Update the data from the line containing "赤い悪魔を追い詰めた西野JAPAN、足りな" through the end, changing "人気記事ランキング" to "注目記事ランキング" and keeping everything else the same. Give back only those lines.

====== EXERCISE MATERIAL ======

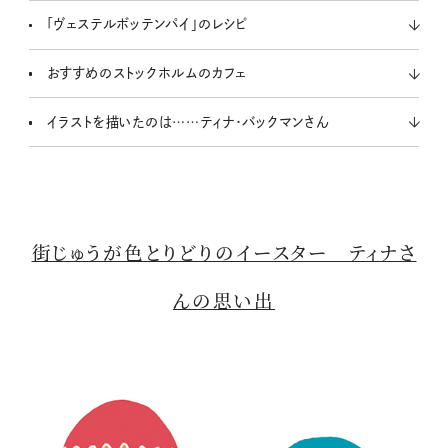
「ヴェステルボッテンパイ」のレシピ
おすすめのストックホルムのカフェ
イラストを描いたのは……ティナ・バックマンさん
街じゅうが色とりどりのイースター ティナさ
んの思い出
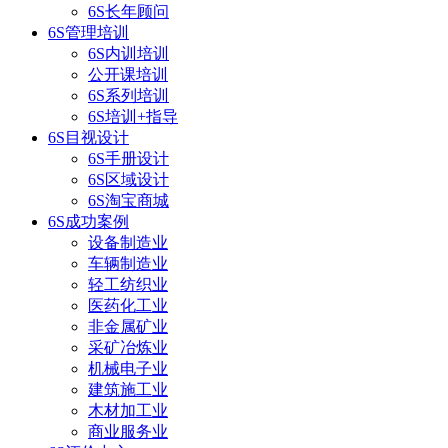
6S长年顾问
6S管理培训
6S内训培训
公开课培训
6S系列培训
6S培训+指导
6S目视设计
6S手册设计
6S区域设计
6S淘宝商城
6S成功案例
设备制造业
车辆制造业
轻工纺织业
医药化工业
非金属矿业
采矿冶炼业
机械电子业
建筑施工业
木材加工业
商业服务业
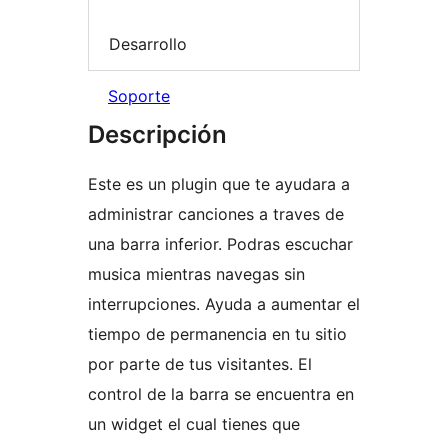
Desarrollo
Soporte
Descripción
Este es un plugin que te ayudara a
administrar canciones a traves de
una barra inferior. Podras escuchar
musica mientras navegas sin
interrupciones. Ayuda a aumentar el
tiempo de permanencia en tu sitio
por parte de tus visitantes. El
control de la barra se encuentra en
un widget el cual tienes que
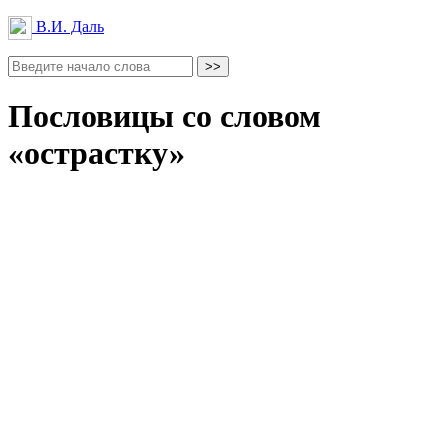
В.И. Даль
Пословицы со словом
«острастку»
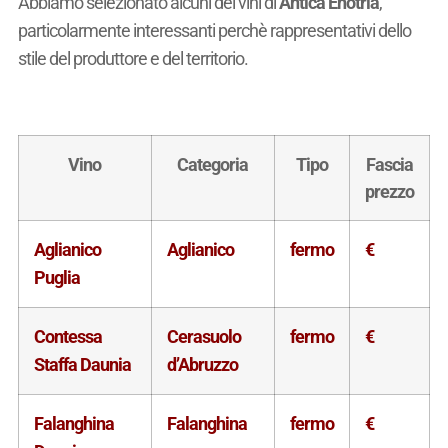
Abbiamo selezionato alcuni dei vini di
Antica Enotria
,
particolarmente interessanti perchè rappresentativi dello
stile del produttore e del territorio.
Vino
Categoria
Tipo
Fascia
prezzo
Aglianico
Aglianico
fermo
€
Puglia
Contessa
Cerasuolo
fermo
€
Staffa Daunia
d’Abruzzo
Falanghina
Falanghina
fermo
€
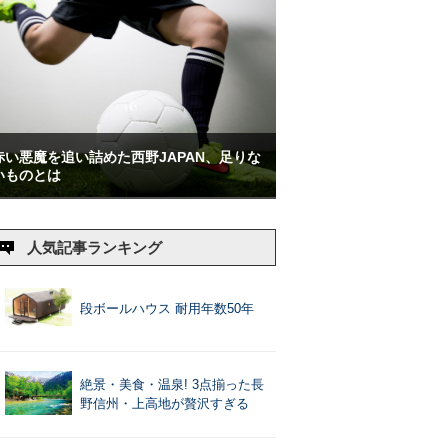
赤い悪魔を追い詰めた西野JAPAN、足りな
いものとは
人気記事ランキング
段ボールハウス 耐用年数50年
絶景・美食・温泉! 3点揃った長
野信州・上高地が贅沢すぎる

======

• YOUR RESPONSE:
赤い悪魔を追い詰めた西野JAPAN、足りな
いものとは
注目記事ランキング
段ボールハウス 耐用年数50年
絶景・美食・温泉! 3点揃った長
野信州・上高地が贅沢すぎる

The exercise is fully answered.